NOTE 1: Ideally this should disable interrupts on all CPUs, but most
architectures only support disabling interrupts on the local CPU.`

they seem contradicting each other.

On which OS does this issue occur?

[OS: Mac]

What is the version of your OS?

macOS 14.7

NuttX Version

master

Issue Architecture

[Arch: all]

Issue Area

[Area: Api], [Area: Kernel]

Verification

I have verified before submitting the report.

The text was updated successfully, but these errors were encountered:

acassis · 2024-11-01T13:20:30Z

@anchao could you please help to shed some light here?

anchao · 2024-11-04T12:05:38Z

In the current implementation, enter_critical_section() is a global lock used to protect critical sections between multiple CPUs under SMP case. In performance evaluations, the frequent calls to enter_critical_section() under SMP have posed significant challenges for the system real-time capability. @hujun260 's work focuses on optimizing SMP performance on NuttX, and we'll see that many of his contributions are related to critical section protection and interrupt refactor.

Here are a few PRs under review, @acassis @yamt
#14626
#14623

hujun260 · 2024-11-04T12:39:55Z

i guess it implies enter_critical_section works as the single global lock covering the whole system.
is it right?

It can be understood like this.

However, due to the complex of the enter_critical_section function, it can encompass any area,
especially scenarios where context switching occurs within the protected area, which may lead to the failure of protection.
This is a vulnerability of the critical section.

The current recommendation is that, if it is not related to protecting the tcb/group
good programming practices can avoid to use critical sections.

also, to me it isn't clear if enter_critical_section is supposed to disable interrupts on the remote CPUs. the comment in irq_csection.c says

Take the CPU IRQ lock and disable interrupts on all CPUs.

on the other hand, other comment in the file says

NOTE 1: Ideally this should disable interrupts on all CPUs, but most
architectures only support disabling interrupts on the local CPU.`

they seem contradicting each other.

enter_critical_section only disable local CPU interrupts and cannot disable remote CPU interrupts.

yamt · 2024-11-05T09:20:22Z

i guess it implies enter_critical_section works as the single global lock covering the whole system.
is it right?

It can be understood like this.

However, due to the complex of the enter_critical_section function, it can encompass any area, especially scenarios where context switching occurs within the protected area, which may lead to the failure of protection. This is a vulnerability of the critical section.

The current recommendation is that, if it is not related to protecting the tcb/group good programming practices can avoid to use critical sections.

what do you recommend to use instead?
mutex? semaphore? spin lock?

how do you think about introducing a bit higher-level primitives for the kernel? eg. solaris-like adaptive mutex

also, to me it isn't clear if enter_critical_section is supposed to disable interrupts on the remote CPUs. the comment in irq_csection.c says

Take the CPU IRQ lock and disable interrupts on all CPUs.

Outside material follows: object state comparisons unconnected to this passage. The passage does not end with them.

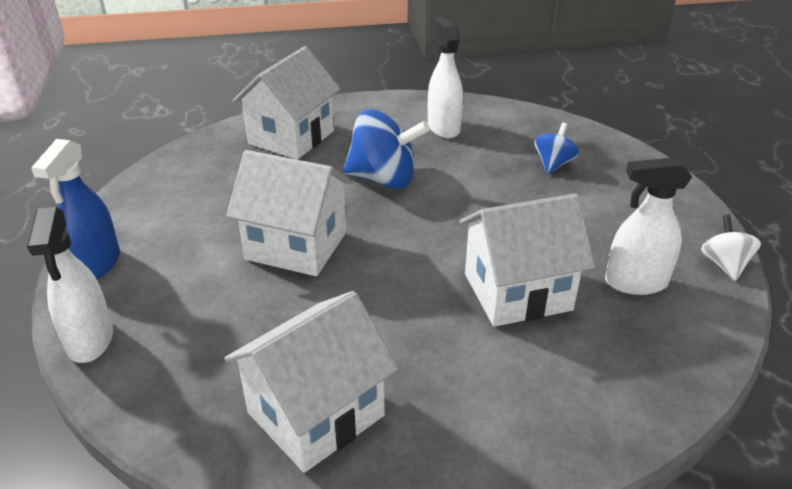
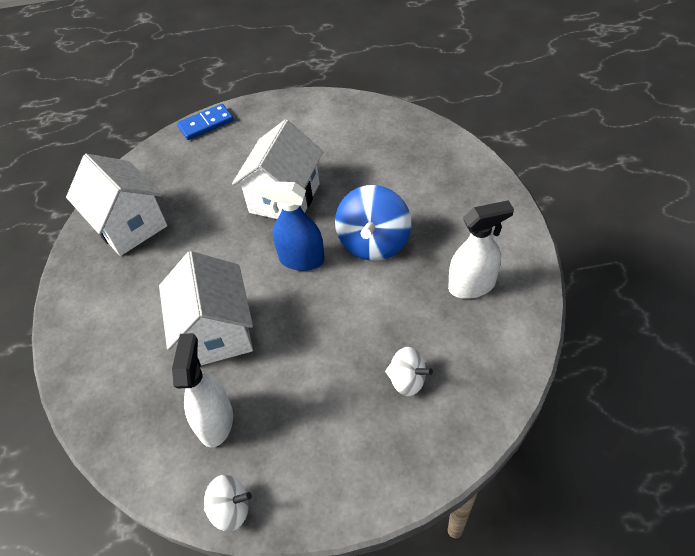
camera: 95 degrees right, 15 degrees up
(90, 340) = (206, 124): white spray bottle -> blue domino
(97, 265) = (272, 109): blue spray bottle -> blue spray bottle (301, 260)
(291, 137) = (438, 175): white house -> none
(553, 164) = (407, 380): blue spinning top -> white spinning top

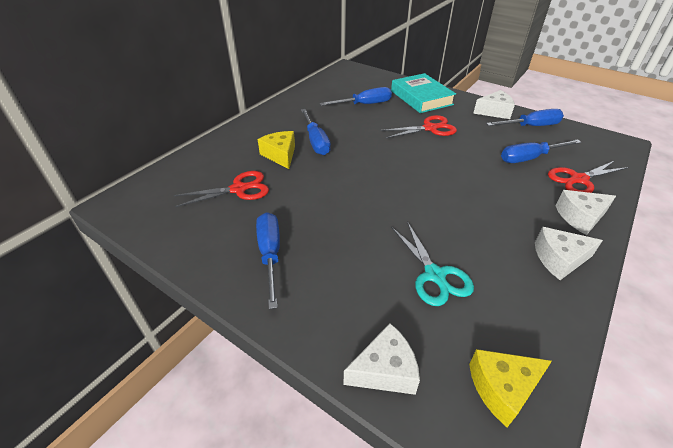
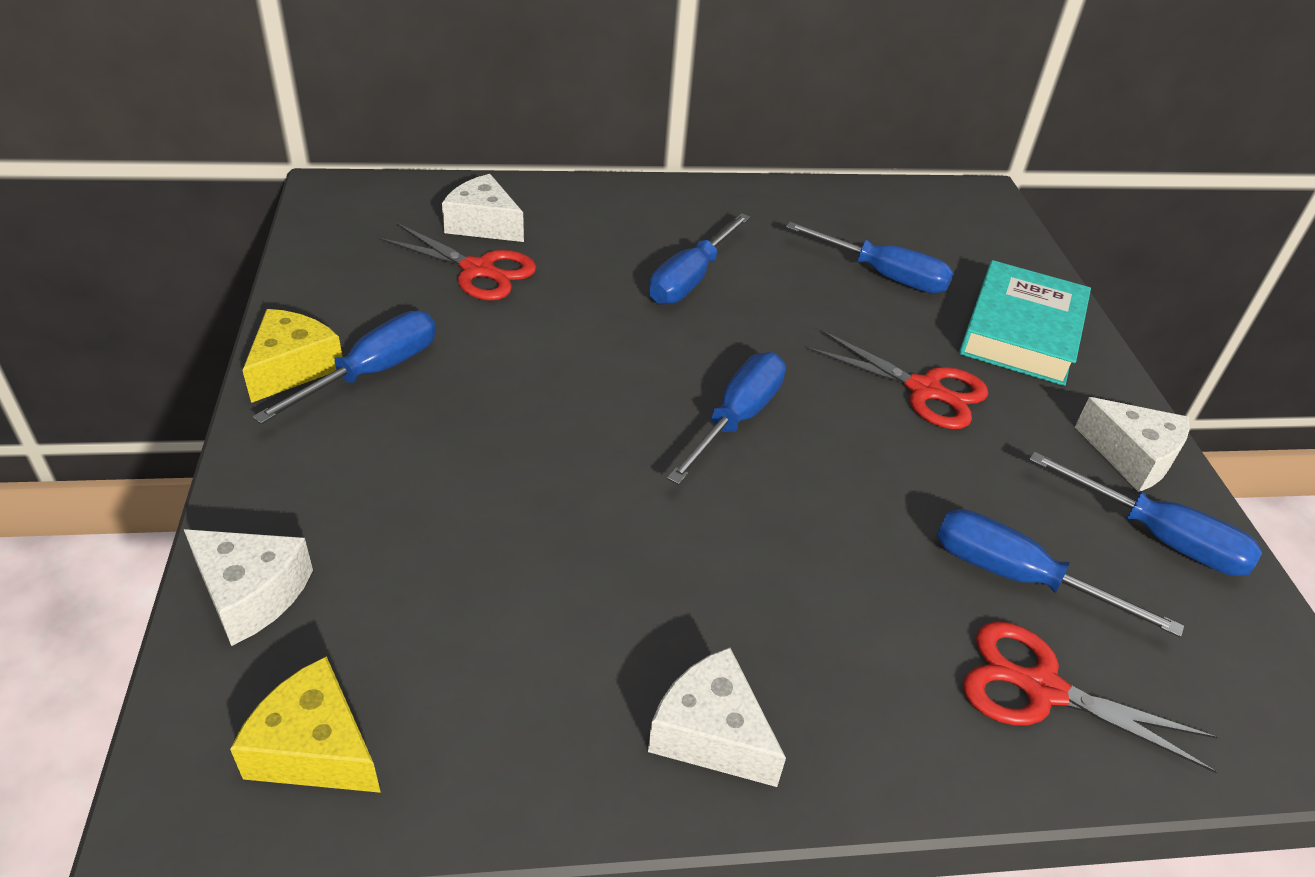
camera: 45 degrees right, 0 degrees up
(280, 155) = (607, 263): yellow cheese -> yellow cheese (293, 367)
(405, 172) = (736, 419): none -> blue screwdriver
(434, 275) = (496, 569): turquoise scissors -> none
(580, 217) = (893, 731): white cheese -> white cheese (483, 224)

on the other hand, other comment in the file says

NOTE 1: Ideally this should disable interrupts on all CPUs, but most
architectures only support disabling interrupts on the local CPU.`

they seem contradicting each other.

enter_critical_section only disable local CPU interrupts and cannot disable remote CPU interrupts.

so, the current semantics of enter_critical_section is:

it disables interrupts on the calling CPU.
it does NOT disable interrupts on remote CPUs.
it acquires the system-global, recursive lock, which is automatically released/re-aquired when the current thread blocks/wakes up. (similarly to the big kernel lock in the traditional unix.)

is it right?

hujun260 · 2024-11-05T12:58:57Z

what do you recommend to use instead?
mutex? semaphore? spin lock?

Based on the program logic, deciding which synchronization strategy to use,
I believe that if the protected region executes quickly without context switching,
spinlock is the preferred choice and recursive locks should not be used.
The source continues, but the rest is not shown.